Toute notre génération aura ainsi appris que le mal ne pouvant s’entendre qu’en rapport au bien, souverain ou divin, s’estomperait invariablement face à la mort de Dieu, prudemment annoncée par un fou chez Nietzsche [4] ; prétentieusement brocardée par le scientisme.

Le mal, un certain bien, difficile à définir, réduit au pathologique ou à la logique des classes, semblait en retour rendre vaine toute idée de transcendance qui viendrait prétendre l’asseoir.

Seulement Auschwitz, et l’attitude de tout un peuple, incroyablement interdit devant l’impossible, l’insupportable, l’irrationnel.

Le réel tout à coup n’était plus rationnel !

Parce qu’impensable, il demeura impensé !

Mais depuis, suinte interminablement notre souffrance. Nous n’avons pas de mots, pas de modèles, pas de sagesse qui sache intégrer cette soudaine irruption du Mal dans l’Histoire.

On peut alors deviner l’aporie de la conscience moderne. En dépit des efforts de certains, il est effectivement difficile de réduire le génocide à un point de détail de l’histoire. Mais, en même temps, l’ériger en moment unique, radicalement singulier de l’histoire, reviendrait immédiatement à renoncer à tous les rêves scientistes d’une philosophie progressiste de l’histoire, aux hallucinations modernistes. Il lui faudrait effectivement admettre cette insoutenable conséquence logique : il y a un mal radical qui, même si rarement, s’incarne dans l’Histoire. [5] Mais alors, s’il y a un mal absolu, ne serait-ce pas parce qu’il y aurait un bien absolu ?

Dès lors la métaphysique, tel un voluptueux retour du refoulé, surgit par la fenêtre quand on croyait enfin l’avoir chassée par la porte.

Comment penser ce bien absolu ?

1.1.2    La dynamique des sciences réintroduit la question de la valeur.

La fabuleuse réussite des sciences qui permet d’espérer qu’aujourd’hui, sinon demain matin, tout est possible, qui semble libérer l’homme de toute autre nécessité que celle qu’il voudra bien s’imposer.

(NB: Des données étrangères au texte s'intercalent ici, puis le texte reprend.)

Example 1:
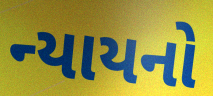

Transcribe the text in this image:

ન્યાયનો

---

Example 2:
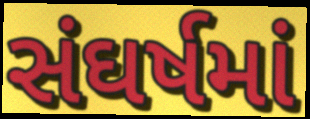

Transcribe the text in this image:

સંઘર્ષમાં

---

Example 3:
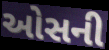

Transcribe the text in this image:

ઓસની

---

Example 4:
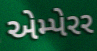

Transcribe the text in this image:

એમ્પેરર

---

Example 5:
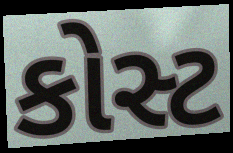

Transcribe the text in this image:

કોસ્ટ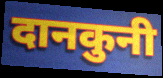
दानकुनी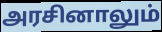
அரசினாலும்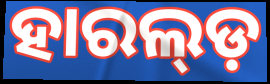
ହାରଲ୍ଡ଼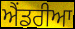
ਐਂਡਰੀਆ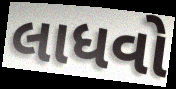
લાધવો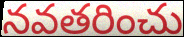
నవతరించు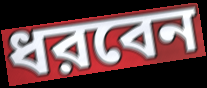
ধরবেনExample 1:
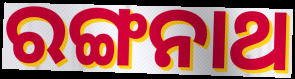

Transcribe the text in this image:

ରଙ୍ଗନାଥ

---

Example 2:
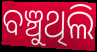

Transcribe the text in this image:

ବଞ୍ଚୁଥିଲି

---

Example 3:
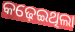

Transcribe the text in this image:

କଢ଼େଇଥିଲା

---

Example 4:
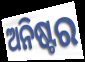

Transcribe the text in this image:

ଅନିଷ୍ଟର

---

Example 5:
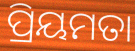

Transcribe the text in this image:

ପ୍ରିୟମତା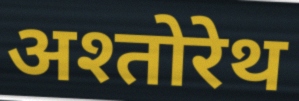
अश्तोरेथ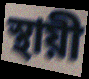
স্থায়ীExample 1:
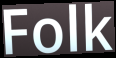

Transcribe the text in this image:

Folk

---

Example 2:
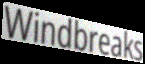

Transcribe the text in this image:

Windbreaks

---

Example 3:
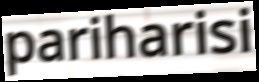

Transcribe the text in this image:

Les contraintes que la nature imposait à sa survie, qui semblaient devoir irrémédiablement écraser l’homme peuvent être dépassées, et la nature elle-même si ce n’est maîtrisée, tout au moins amadouée. L’homme est bien devenu “comme maître et possesseur de la nature», puisqu’il dispose du savoir et de la puissance.

Il faut vivre avec son temps, comme on dit. Interrogeons-nous sur ce il faut. Il n’est pas certain qu’il faille lui conférer une connotation morale ; sans doute ne s’agit-il que d’un constat presque fataliste par lequel nous renonçons à lutter contre l’esprit du temps, à endiguer les perversités du progrès technique. Il nous semble effectivement totalement vain de vouloir lutter contre une progression technique fulgurante. Et ceci pour deux raisons :

•        la technique obéit à son propre réseau de détermination interne qui sans cesse fait trouver souhaitable ce qui est possible. [6]

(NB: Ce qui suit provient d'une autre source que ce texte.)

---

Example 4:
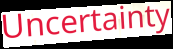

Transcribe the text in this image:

Uncertainty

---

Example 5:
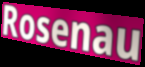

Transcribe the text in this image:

Rosenau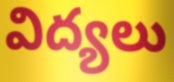
విద్యలు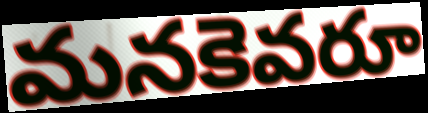
మనకెవరూ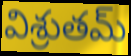
విశ్రుతమ్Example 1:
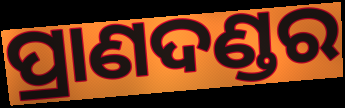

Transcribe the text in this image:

ପ୍ରାଣଦଣ୍ଡର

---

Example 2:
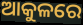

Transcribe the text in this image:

ଆକୁଳରେ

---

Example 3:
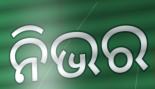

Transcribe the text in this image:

ନିଭର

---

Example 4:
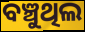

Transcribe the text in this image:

ବଞ୍ଚୁଥିଲ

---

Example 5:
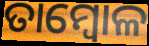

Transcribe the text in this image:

ତାମ୍ବୋଳ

•        toutes les analyses anti-machinistes contemporaines furent toujours les auxiliaires de pensées politiquement réactionnaires voire franchement fascistes ; trop en tout cas pour qu’on puisse y souscrire aveuglément.

1.1.2.1 Le constat tient en trois points :

1.1.2.1.1       Ce qui de la nature, de la vie et de la mort, semblait s’imposer à jamais à l’homme sous le sceau de la fatalité puis de la nécessité, s’offre désormais réellement à notre portée.

 La nature, déjà, n’est plus qu’une probable culture. On peut certes regretter la grandeur stoïque de la sagesse antique qui intimait si puissamment à l’homme l’ordre de se soumettre à réel plus fort et structuré que lui. Certes, il y eut quelque grandeur à “renoncer à ses désirs plutôt qu’à changer l’ordre du monde” [7] . Mais l’exhortation semble désormais si désuète ! Nos désirs s’affichent si ostensiblement que l’ordre du monde, transformé, paraît n’avoir plus d’autre rôle que de scander la mélopée de nos plaisirs infiniment renouvelés.

1.1.2.1.2       L’homme est seul au monde.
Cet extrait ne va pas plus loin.